The literature on Role Mining and RBAC state tuning is quite extensive. The works most closely related to this paper are (Jafarian et al. 2015; Xia et al. 2014; Zhang et al. 2013; Vaidya et al. 2008). These approaches are similar to ours in that they aim at reconfiguring an existing set of roles with the goal of simplifying them.

In Xia et al. (2014) the simplification procedure works as follows: A candidate set of new roles are iteratively generated starting from the trivial role set (one role per permission) and combining them in several ways (pairwise, etc.). The candidate set is kept consistent with the input RBAC state, i.e., each old role must be representable as the union of some new roles. Individual candidates with the lowest “management cost” are preferred, where the management cost is the sum of a fixed component (the same for all roles) plus a variable component which depends on the role cardinality and granularity. A parameter is introduced to balance their relative importance.

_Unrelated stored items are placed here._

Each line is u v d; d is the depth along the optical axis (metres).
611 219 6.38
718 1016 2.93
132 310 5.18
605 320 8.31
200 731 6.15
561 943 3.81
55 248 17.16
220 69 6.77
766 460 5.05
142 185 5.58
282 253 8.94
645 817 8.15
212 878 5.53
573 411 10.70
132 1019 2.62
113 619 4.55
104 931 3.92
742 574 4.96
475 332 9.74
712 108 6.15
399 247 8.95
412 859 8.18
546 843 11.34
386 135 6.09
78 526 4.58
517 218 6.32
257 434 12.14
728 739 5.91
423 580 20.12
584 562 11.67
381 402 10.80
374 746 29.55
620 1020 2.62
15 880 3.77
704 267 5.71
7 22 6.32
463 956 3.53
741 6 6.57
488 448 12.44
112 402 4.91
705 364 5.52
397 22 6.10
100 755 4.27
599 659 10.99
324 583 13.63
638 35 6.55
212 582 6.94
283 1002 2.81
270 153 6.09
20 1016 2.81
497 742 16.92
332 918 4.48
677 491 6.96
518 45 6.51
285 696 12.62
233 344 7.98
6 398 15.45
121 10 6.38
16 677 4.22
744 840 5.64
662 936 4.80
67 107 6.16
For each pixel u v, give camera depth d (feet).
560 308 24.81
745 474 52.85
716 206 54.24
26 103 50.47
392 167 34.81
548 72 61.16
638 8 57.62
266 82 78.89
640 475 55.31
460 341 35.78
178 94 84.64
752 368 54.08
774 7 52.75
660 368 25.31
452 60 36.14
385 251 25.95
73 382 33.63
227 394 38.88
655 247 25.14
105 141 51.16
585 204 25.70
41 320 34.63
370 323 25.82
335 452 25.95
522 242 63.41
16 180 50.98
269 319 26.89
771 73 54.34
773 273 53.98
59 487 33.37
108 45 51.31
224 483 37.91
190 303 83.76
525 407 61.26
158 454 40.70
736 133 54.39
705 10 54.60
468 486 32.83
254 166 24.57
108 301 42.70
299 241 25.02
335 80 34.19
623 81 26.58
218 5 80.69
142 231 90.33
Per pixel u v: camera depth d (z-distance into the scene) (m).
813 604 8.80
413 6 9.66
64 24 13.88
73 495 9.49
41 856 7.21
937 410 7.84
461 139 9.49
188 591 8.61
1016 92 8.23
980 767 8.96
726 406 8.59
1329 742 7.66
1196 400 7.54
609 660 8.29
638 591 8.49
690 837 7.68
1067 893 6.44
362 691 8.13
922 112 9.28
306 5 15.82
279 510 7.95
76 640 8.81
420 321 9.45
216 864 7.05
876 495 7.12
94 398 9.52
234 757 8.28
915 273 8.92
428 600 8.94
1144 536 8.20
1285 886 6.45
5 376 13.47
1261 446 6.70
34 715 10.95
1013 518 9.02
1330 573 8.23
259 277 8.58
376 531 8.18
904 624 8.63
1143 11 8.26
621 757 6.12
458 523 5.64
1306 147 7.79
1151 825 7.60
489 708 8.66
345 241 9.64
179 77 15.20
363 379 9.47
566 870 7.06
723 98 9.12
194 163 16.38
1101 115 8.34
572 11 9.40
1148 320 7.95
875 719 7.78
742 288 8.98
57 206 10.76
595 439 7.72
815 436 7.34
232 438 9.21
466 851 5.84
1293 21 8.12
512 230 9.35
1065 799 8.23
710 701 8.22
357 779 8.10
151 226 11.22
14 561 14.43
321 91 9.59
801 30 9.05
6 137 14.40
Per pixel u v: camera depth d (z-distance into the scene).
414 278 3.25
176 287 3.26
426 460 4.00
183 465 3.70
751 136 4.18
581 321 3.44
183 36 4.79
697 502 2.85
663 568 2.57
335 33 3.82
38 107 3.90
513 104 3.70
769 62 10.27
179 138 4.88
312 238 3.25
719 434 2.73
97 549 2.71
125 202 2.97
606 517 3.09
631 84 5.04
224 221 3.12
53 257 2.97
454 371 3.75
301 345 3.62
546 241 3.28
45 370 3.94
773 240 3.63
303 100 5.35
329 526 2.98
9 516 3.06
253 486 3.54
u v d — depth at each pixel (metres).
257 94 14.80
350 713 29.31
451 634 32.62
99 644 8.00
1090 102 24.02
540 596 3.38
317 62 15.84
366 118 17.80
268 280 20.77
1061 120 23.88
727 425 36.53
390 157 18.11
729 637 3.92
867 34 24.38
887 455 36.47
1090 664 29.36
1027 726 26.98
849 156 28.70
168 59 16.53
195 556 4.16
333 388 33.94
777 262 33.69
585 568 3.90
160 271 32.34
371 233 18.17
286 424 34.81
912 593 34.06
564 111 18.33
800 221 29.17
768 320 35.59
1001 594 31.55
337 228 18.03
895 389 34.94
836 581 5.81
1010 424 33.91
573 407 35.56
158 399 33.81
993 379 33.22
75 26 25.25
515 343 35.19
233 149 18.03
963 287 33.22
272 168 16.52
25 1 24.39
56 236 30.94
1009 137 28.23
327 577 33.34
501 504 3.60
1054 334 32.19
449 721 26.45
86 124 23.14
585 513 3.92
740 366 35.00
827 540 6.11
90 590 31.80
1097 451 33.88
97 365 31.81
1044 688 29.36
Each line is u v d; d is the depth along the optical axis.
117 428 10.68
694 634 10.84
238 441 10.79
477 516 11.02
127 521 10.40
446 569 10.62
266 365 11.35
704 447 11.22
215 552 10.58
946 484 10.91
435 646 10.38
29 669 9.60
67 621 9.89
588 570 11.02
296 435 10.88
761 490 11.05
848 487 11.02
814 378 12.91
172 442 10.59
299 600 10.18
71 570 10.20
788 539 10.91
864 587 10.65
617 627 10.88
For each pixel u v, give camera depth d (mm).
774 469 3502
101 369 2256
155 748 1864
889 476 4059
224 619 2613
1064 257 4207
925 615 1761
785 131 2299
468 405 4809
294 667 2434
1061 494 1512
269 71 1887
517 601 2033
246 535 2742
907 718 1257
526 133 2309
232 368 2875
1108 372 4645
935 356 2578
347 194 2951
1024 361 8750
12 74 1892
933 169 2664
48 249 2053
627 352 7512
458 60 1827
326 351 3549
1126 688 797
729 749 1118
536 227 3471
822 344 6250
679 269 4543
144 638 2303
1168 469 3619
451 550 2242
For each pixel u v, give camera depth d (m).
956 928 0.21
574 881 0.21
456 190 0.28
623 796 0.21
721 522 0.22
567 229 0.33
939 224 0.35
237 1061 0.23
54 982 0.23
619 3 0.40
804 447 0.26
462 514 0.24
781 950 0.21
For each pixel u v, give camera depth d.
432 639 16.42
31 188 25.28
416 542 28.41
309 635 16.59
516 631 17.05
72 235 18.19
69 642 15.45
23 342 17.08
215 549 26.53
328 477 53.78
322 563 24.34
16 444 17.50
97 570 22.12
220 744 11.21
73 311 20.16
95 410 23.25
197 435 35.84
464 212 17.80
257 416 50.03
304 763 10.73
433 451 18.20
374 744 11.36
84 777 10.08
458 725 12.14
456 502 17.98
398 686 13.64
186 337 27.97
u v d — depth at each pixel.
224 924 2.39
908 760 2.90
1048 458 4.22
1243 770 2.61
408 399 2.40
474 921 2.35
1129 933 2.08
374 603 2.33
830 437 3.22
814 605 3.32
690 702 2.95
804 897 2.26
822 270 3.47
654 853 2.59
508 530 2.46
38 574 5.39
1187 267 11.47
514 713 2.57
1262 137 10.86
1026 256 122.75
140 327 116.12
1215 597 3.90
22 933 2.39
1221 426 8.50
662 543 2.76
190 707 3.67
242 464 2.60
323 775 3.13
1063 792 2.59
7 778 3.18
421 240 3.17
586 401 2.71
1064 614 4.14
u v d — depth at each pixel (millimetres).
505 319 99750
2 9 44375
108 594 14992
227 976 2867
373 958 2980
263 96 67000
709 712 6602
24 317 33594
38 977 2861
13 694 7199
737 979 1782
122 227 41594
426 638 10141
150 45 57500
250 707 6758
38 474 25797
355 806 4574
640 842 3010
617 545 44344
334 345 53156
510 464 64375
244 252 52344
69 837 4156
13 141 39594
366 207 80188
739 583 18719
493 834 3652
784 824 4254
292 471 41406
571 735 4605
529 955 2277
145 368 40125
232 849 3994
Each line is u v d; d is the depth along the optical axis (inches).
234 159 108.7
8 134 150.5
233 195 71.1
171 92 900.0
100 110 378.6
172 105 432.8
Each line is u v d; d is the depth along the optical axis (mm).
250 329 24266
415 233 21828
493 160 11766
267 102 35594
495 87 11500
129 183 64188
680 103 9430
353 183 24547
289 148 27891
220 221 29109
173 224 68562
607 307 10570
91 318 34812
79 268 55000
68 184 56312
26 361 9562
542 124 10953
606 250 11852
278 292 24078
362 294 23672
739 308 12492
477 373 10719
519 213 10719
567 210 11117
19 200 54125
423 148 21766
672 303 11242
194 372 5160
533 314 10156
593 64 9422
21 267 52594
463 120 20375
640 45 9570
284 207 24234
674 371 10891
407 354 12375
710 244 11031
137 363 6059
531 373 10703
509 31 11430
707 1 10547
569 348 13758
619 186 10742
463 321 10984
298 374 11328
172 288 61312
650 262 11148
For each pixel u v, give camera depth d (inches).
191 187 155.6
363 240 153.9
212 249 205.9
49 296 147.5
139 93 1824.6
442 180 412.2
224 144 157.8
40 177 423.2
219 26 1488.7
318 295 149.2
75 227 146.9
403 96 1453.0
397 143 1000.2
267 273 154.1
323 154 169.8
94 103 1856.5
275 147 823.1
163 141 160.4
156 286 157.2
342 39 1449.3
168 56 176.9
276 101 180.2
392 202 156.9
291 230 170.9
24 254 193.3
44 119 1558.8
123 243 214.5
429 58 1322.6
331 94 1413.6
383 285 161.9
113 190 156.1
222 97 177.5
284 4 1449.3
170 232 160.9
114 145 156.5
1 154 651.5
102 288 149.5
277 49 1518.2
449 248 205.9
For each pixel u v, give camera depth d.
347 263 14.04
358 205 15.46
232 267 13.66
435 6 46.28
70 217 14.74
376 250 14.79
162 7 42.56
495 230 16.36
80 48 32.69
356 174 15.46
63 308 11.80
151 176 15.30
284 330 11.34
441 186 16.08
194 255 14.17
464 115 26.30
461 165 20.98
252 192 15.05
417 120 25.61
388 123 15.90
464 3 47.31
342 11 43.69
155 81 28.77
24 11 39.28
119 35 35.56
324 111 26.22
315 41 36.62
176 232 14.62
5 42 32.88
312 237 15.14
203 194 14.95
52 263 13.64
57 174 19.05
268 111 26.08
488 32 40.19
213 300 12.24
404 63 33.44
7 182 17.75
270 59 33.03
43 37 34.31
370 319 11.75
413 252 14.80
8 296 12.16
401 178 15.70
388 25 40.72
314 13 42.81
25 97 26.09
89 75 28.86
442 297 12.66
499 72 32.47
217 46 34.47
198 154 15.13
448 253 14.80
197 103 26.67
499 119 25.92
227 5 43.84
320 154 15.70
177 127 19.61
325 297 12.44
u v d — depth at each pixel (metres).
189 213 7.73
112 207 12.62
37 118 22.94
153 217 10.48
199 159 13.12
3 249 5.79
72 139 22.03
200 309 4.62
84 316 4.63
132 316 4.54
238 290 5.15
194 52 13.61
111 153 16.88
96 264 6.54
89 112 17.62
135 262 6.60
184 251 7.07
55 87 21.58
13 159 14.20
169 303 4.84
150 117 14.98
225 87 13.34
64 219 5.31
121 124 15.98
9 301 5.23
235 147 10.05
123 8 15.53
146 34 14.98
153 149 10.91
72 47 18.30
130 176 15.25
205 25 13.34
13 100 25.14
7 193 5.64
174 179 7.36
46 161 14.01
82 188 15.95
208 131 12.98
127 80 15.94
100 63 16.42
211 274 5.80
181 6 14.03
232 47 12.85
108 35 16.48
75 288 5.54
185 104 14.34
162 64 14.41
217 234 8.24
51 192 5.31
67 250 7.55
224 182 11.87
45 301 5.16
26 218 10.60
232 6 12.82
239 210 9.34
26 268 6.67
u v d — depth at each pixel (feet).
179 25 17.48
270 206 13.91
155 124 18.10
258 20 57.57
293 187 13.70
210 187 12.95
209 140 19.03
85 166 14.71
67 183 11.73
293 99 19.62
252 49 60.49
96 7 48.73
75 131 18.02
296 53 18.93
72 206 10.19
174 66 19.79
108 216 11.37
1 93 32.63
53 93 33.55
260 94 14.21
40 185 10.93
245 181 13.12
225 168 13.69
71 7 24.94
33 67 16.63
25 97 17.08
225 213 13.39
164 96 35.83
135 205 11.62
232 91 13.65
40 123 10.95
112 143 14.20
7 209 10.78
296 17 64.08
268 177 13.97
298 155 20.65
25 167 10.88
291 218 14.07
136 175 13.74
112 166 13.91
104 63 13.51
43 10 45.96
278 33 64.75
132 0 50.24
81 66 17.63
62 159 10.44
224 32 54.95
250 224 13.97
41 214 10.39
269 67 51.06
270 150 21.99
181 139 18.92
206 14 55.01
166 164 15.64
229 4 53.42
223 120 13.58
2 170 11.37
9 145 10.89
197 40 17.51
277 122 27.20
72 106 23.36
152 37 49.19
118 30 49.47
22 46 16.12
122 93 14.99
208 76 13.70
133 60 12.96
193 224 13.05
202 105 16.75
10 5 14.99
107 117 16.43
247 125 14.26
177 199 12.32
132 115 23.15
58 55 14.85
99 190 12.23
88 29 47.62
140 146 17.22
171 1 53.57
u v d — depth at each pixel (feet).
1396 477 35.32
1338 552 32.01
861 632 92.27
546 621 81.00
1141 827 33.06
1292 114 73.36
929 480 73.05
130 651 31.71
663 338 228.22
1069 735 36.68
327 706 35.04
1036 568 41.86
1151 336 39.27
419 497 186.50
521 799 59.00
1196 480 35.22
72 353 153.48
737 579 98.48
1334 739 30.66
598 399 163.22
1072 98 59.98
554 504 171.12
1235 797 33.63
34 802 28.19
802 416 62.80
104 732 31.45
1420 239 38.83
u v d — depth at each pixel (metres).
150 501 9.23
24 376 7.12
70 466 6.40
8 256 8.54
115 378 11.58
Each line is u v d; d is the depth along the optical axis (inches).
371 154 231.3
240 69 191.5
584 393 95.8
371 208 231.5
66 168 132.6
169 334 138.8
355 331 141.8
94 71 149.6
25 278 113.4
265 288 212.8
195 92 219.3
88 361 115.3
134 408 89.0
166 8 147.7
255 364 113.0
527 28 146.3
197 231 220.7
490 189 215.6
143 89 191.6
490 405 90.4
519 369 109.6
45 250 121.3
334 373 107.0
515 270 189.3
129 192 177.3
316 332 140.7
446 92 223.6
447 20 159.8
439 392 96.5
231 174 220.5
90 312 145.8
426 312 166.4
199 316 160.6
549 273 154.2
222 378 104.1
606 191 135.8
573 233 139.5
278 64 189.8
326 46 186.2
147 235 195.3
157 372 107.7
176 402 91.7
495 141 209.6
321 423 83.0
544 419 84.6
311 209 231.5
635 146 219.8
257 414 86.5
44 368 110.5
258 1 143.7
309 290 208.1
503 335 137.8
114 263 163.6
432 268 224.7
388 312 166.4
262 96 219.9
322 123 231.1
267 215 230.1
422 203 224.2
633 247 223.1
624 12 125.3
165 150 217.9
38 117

The approach presented in Vaidya et al. (2008) more directly balances the quality of the new RBAC state against its similarity to the current one. It first applies a canonical role mining algorithm (Fast Miner) to generate a starting set of candidates. Then it iteratively evaluates roles according to a fitness function and selects the best ones until a solution is obtained that covers all the Permission-to-User assignments of the input RBAC state. The fitness function is a weighted sum of a measure of similarity to the original roles and a measure of coverage of the input Permission-to-User matrix. This algorithm has been extended to work with role hierarchies (Guo et al. 2008; Takabi and Joshi 2010).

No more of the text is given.